When Stephenee Simms heard in 2006 that Donald Trump was building condo towers in Baja, the lure of a posh weekend getaway on the rustic coast just south of Tijuana was hard to resist.
Simms, then an aerospace purchasing agent living in Canoga Park, said she used her life savings to pay a deposit of just over $50,000 for unit No. 602, a one-bedroom overlooking the Pacific…
In the end, nothing at all was built at Trump Ocean Resort, and Simms lost her money. As did about 250 other buyers, most of them from Southern California.
All told, two years of aggressive marketing yielded $32.5 million in buyer deposits, every bit of it spent by the time Trump and his partners abandoned the project in early 2009 as the global economy was reeling. Most of the buyers sued them for fraud.
The Trump Baja fiasco fits a pattern in the Republican presidential candidate’s business record.
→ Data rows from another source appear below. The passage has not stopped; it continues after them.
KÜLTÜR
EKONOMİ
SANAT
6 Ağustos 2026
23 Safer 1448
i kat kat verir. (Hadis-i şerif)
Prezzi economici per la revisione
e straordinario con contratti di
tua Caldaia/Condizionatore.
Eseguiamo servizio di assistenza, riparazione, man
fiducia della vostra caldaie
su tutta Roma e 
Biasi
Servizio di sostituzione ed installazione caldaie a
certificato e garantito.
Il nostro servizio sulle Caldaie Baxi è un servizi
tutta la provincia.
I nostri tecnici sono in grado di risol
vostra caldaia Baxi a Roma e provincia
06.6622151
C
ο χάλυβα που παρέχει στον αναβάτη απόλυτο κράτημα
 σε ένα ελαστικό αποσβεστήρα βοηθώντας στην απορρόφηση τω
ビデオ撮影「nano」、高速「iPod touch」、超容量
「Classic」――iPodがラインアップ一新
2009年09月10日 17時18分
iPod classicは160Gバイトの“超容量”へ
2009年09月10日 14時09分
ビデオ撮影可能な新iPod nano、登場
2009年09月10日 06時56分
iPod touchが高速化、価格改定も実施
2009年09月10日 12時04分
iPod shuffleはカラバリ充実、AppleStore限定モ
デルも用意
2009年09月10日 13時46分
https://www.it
Over decades of building a business empire in real estate, casino gaming, golf resorts, reality television and the sale of clothing and other merchandise, Trump has left a long trail of angry customers and vendors who accused him in court of cheating them.
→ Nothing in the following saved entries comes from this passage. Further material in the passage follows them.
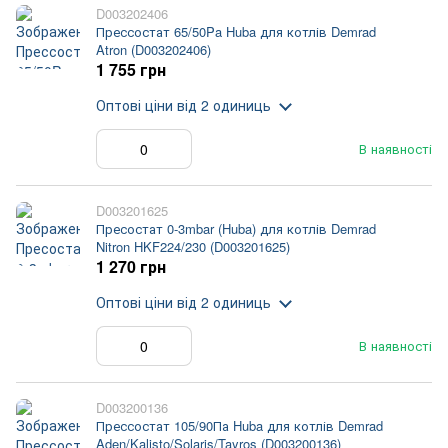
D003202406
Прессостат 65/50Pa Huba для котлів Demrad
Atron (D003202406)
1 755 грн
Оптові ціни
від 2 одиниць
В наявності
D003201625
Пресостат 0-3mbar (Huba) для котлів Demrad
Nitron HKF224/230 (D003201625)
1 270 грн
Оптові ціни
від 2 одиниць
В наявності
D003200136
Прессостат 105/90Па Huba для котлів Demrad
Aden/Kalisto/Solaris/Tayros (D003200136)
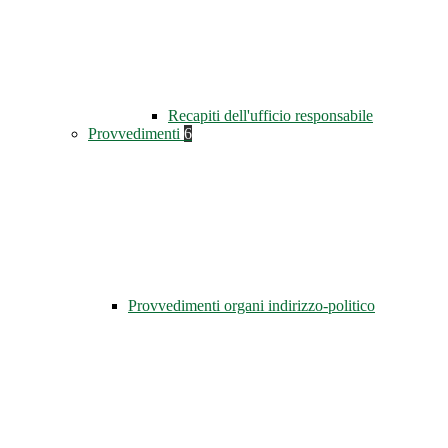
Recapiti dell'ufficio responsabile
Provvedimenti
6
Provvedimenti organi indirizzo-politico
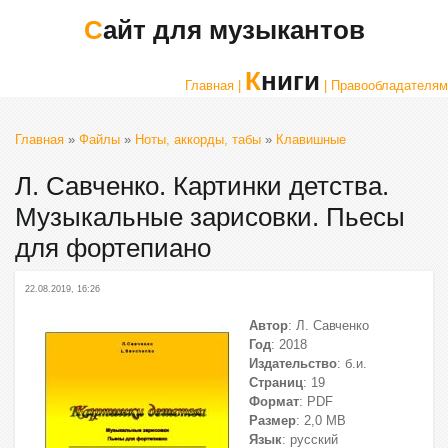
Сайт для музыкантов
Книги
Главная |
| Правообладателям
Главная
»
Файлы
»
Ноты, аккорды, табы
»
Клавишные
Л. Савченко. Картинки детства.
Музыкальные зарисовки. Пьесы
для фортепиано
22.08.2019, 16:26
Автор
: Л. Савченко
Год
: 2018
Издательство
: б.и.
Страниц
: 19
Формат
: PDF
Размер
: 2,0 МВ
Язык
: русский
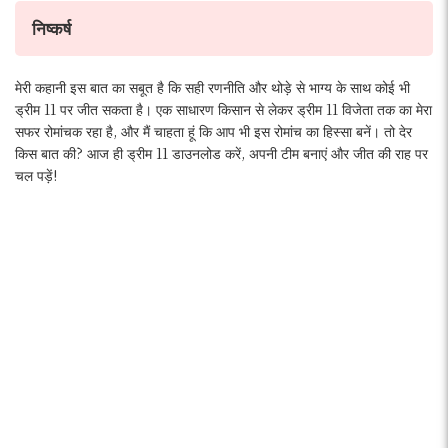
निष्कर्ष
मेरी कहानी इस बात का सबूत है कि सही रणनीति और थोड़े से भाग्य के साथ कोई भी
ड्रीम 11 पर जीत सकता है। एक साधारण किसान से लेकर ड्रीम 11 विजेता तक का मेरा
सफर रोमांचक रहा है, और मैं चाहता हूं कि आप भी इस रोमांच का हिस्सा बनें। तो देर
किस बात की? आज ही ड्रीम 11 डाउनलोड करें, अपनी टीम बनाएं और जीत की राह पर
चल पड़ें!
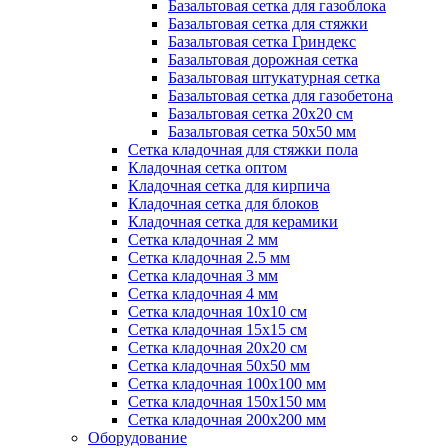
Базальтовая сетка для газоблока
Базальтовая сетка для стяжки
Базальтовая сетка Гриндекс
Базальтовая дорожная сетка
Базальтовая штукатурная сетка
Базальтовая сетка для газобетона
Базальтовая сетка 20x20 см
Базальтовая сетка 50x50 мм
Сетка кладочная для стяжки пола
Кладочная сетка оптом
Кладочная сетка для кирпича
Кладочная сетка для блоков
Кладочная сетка для керамики
Сетка кладочная 2 мм
Сетка кладочная 2.5 мм
Сетка кладочная 3 мм
Сетка кладочная 4 мм
Сетка кладочная 10x10 см
Сетка кладочная 15x15 см
Сетка кладочная 20x20 см
Сетка кладочная 50x50 мм
Сетка кладочная 100x100 мм
Сетка кладочная 150x150 мм
Сетка кладочная 200x200 мм
Оборудование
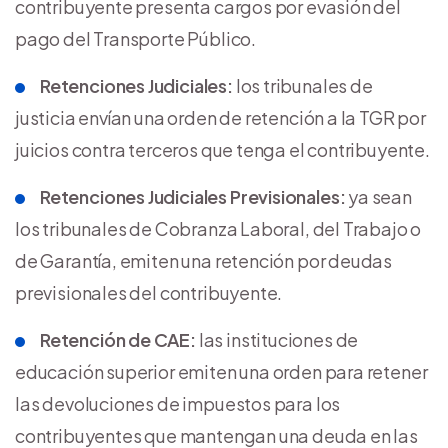
contribuyente presenta cargos por evasión del
pago del Transporte Público.
Retenciones Judiciales:
los tribunales de
justicia envían una orden de retención a la TGR por
juicios contra terceros que tenga el contribuyente.
Retenciones Judiciales Previsionales:
ya sean
los tribunales de Cobranza Laboral, del Trabajo o
de Garantía, emiten una retención por deudas
previsionales del contribuyente.
Retención de CAE:
las instituciones de
educación superior emiten una orden para retener
las devoluciones de impuestos para los
contribuyentes que mantengan una deuda en las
Condo buyers at troubled Trump towers in Tampa and Fort Lauderdale, Fla., claimed in lawsuits that they too were misled and lost deposits. Students at the defunct Trump University say in fraud suits that they wasted money on worthless real-estate training. Trump’s string of business bankruptcies has stuck suppliers with unpaid bills and banks with uncollectible debts.
Trump has denied wrongdoing in every case, and he argues in the campaign that his success as a businessman qualifies him to run the country.